The mistake most teams make: expecting AI to solve hard problems. AI shines on boring, repetitive work. If your project is 40% scaffolding, 40% tests, 20% novel logic, AI-first saves time. If it's 90% novel logic, AI barely helps.


Article FAQ

Q1: Does AI-generated code have more security vulnerabilities?

Not if reviewed properly. Tenten's AI-generated code goes through the same security review as human-written code. In practice, AI is more consistent about error handling (less likely to miss a null check). The risk is humans trusting AI without review—that's a process failure, not a code quality issue.

Q2: What if Claude/GPT API goes down? Does development halt?

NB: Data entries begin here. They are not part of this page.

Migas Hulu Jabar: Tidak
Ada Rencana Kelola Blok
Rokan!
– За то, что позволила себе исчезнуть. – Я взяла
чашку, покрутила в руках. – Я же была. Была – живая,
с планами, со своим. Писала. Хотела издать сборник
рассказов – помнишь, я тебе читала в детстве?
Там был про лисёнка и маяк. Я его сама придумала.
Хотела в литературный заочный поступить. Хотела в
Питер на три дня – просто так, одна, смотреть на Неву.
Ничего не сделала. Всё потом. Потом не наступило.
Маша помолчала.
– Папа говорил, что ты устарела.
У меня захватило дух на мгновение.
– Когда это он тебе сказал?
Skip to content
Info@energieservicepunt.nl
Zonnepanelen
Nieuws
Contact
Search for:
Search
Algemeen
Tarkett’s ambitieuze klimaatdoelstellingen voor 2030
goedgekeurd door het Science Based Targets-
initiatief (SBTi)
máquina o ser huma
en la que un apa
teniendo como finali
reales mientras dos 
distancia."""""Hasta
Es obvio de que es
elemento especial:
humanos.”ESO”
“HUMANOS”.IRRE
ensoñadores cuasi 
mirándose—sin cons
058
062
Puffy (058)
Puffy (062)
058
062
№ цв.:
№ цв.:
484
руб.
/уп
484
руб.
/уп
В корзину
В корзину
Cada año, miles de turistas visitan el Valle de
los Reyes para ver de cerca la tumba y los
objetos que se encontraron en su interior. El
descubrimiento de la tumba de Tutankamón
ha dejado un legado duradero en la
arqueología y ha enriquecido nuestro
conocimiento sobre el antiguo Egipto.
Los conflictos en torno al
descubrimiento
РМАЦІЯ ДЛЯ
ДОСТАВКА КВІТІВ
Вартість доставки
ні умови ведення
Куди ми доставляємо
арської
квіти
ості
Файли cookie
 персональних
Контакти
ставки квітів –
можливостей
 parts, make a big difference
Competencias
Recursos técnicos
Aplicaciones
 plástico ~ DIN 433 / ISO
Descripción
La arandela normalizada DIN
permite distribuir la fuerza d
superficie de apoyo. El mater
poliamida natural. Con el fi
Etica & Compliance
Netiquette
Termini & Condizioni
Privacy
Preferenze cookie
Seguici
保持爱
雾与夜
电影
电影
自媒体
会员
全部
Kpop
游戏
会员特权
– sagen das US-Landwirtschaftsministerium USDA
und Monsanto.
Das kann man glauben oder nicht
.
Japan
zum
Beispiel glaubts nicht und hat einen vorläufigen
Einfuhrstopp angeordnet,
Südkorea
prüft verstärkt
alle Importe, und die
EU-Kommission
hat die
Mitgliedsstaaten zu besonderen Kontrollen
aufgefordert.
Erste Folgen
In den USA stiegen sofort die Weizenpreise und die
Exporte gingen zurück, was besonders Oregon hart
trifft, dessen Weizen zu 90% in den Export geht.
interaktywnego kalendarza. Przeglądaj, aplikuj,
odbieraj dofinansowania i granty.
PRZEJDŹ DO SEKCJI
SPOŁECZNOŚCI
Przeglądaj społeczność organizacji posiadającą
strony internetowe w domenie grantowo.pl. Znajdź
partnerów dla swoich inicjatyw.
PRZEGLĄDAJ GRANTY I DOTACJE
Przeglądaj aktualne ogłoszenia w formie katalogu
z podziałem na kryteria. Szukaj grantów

Tenten keeps a 2-week backlog of non-AI work ready to go. Plus, we maintain fallback workflows (human scaffolding, which is slower but possible). We don't depend on AI for deployment—only for development speed. Downtime costs us 3–5 days, not weeks.

Q3: How much AI-generated code makes it to production without changes?

About 45%. The other 55% requires some modification (a type fix, a validation update, a performance tweak). This is healthy—it means engineers are reviewing, not rubber-stamping.

Q4: Can we use AI to maintain legacy Shopify code?

Partially. We use AI to understand old code (have Claude summarize a 500-line Liquid template). But updating it requires human judgment—legacy code often has implicit dependencies. AI rewrites can break things subtly.

Q5: Does AI speed up the selling process? Can we quote faster?

Yes. With AI tooling, Tenten quotes custom work 1 week faster (because we can scope it with higher confidence). Clients appreciate the faster quote, even if build time doesn't change much.

Q6: What percentage of Tenten's development is AI-assisted now?

About 65% of backend (APIs, webhooks, integrations) and 40% of frontend (templates, components). The harder the problem, the lower the AI percentage.

Q7: How does AI affect pricing? Do you charge less?

We didn't lower prices. Instead, we improved margin and reinvested in: (1) better code review, (2) advanced features clients wanted, (3) faster revisions. Clients pay the same, but get more value and faster delivery.